** Measuring device reading data **
■ ■ ■ ■ ■
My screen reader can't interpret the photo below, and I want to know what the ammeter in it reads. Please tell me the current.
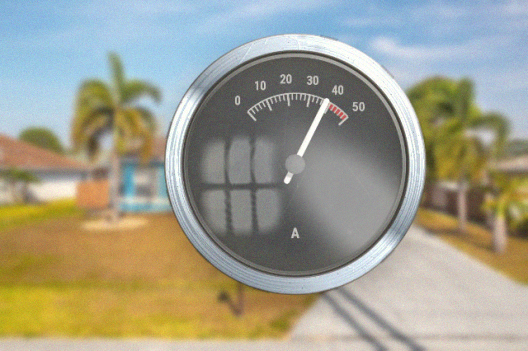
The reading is 38 A
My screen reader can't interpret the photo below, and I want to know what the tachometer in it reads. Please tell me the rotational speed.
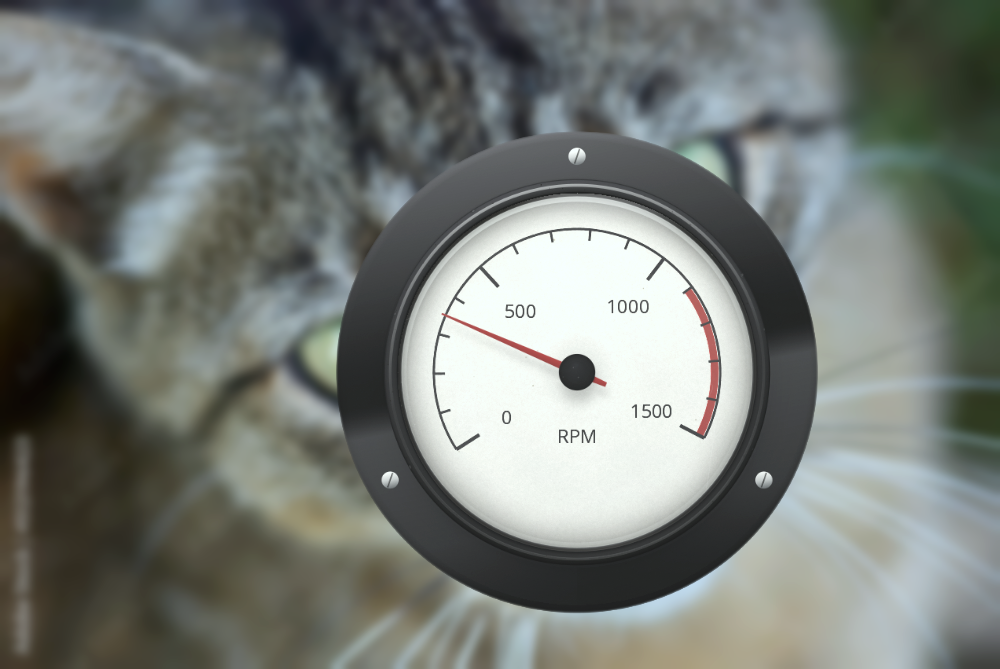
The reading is 350 rpm
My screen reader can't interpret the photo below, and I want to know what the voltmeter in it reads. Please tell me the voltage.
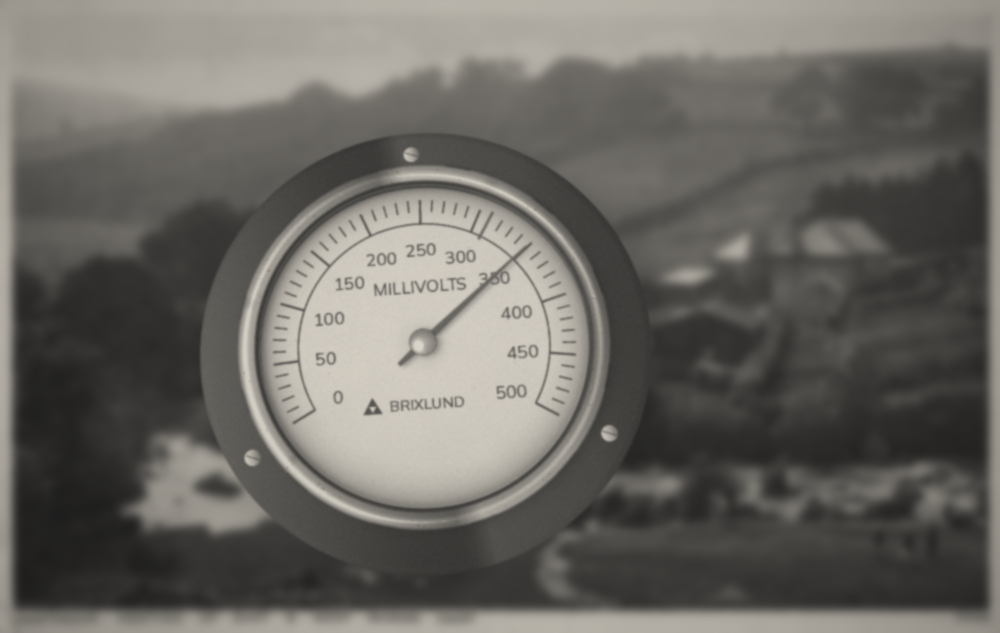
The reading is 350 mV
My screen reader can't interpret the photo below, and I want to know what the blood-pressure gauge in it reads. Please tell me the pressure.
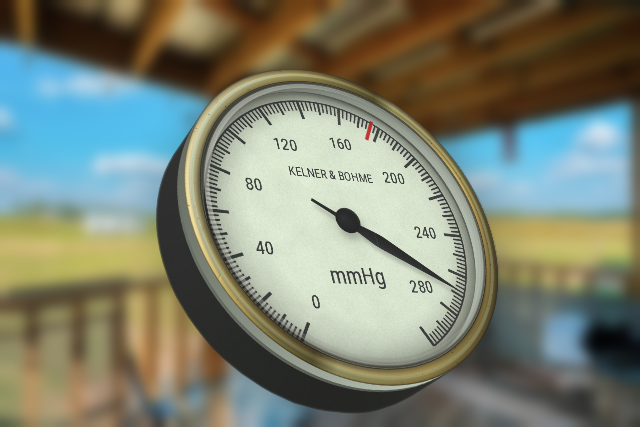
■ ■ ■ ■ ■
** What to work on **
Could you lay out every line of the items above as a JSON list of strings, one string per line, with blank lines skipped and the pictures left out?

** Response area **
[
  "My screen reader can't interpret the photo below, and I want to know what the ammeter in it reads. Please tell me the current.",
  "The reading is 38 A",
  "My screen reader can't interpret the photo below, and I want to know what the tachometer in it reads. Please tell me the rotational speed.",
  "The reading is 350 rpm",
  "My screen reader can't interpret the photo below, and I want to know what the voltmeter in it reads. Please tell me the voltage.",
  "The reading is 350 mV",
  "My screen reader can't interpret the photo below, and I want to know what the blood-pressure gauge in it reads. Please tell me the pressure."
]